Five activists and retired professionals who protested outside an oil and gas organisation’s building to protest climate change and fossil fuel policies have all been found guilty of their charges.
The ACT Magistrates Court has previously heard that about 30 people gathered outside the Civic office of the Australian Petroleum Production & Exploration Association on 27 February 2023.
Dr Anna Molan, Dr Nick Abel and John Wurcker blocked one entrance to the building, while Cate Adams and Kathryn Kelly blocked another. Police ordered them to leave, but they did not and after 45 minutes they were arrested.
Each of them could be described as “activists of conscience”, their lawyer Bernard Collaery told the court on Tuesday (6 February) when Magistrate Ian Temby handed down his decision.
“The catalyst for these proceedings is climate change.

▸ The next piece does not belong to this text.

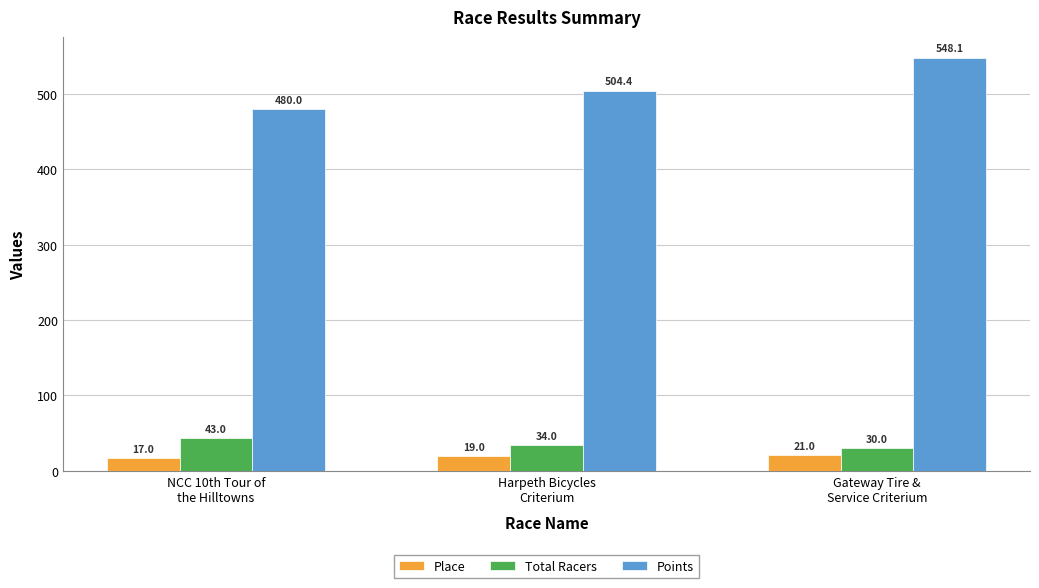

True or false: Points has a value of 504.4 at Harpeth Bicycles
Criterium.

True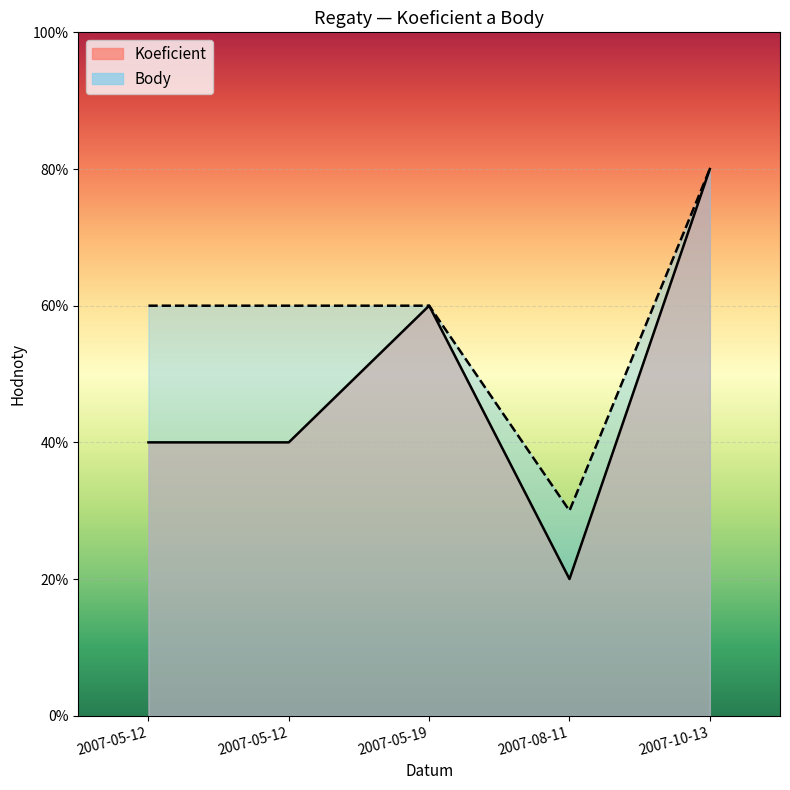

Does the chart display data point markers on the line(s)?

No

The defendants are all deeply concerned about the impact of climate change and sought to bring attention to the urgency of the situation which climate change poses to the Earth,” the magistrate said.
He said the defendants thought it was important that governments and individuals reduce their use of fossil fuels to limit the progression of climate change and that the current government policies were inadequate.
They also thought APPEA “wielded an inappropriate level of influence over the government in this respect”, the magistrate said.
The five defendants were each charged with unreasonable obstruction.
Magistrate Temby said the group had asked him to find that the obstruction was not unreasonable, given the scale of the climate emergency they sought to address.
But he thought it was “not possible for the court to express a judgment as to whether, in the case of a protest, a particular cause being promoted is of sufficient social value or importance such as to render the adopted form of obstruction not unreasonable”.
“The fact that they sought to target the business premises of an organisation that was engaged in lawful activities because they took issue with the influence that they perceived the organisation to have over government policies with which they disagreed points to the obstruction being unreasonable,” he said.
Magistrate Temby did say he had “no doubt” that the defendants honestly believed that what they were doing was the right thing, but he was not satisfied that they believed that obstructing the premises was the only reasonable way of dealing with the climate change emergency.
“The actions of the defendants were not directed to dealing with the climate change emergency that they believed existed, and nor were they compelled to break the law,” he said.
“Rather, their actions were directed at drawing greater public attention and sympathy to their cause, including through social and other media, in order to prompt others to join in their efforts to influence government to change its policies in relation to climate change.”
He found each of the defendants guilty, although Kelly received a non-conviction.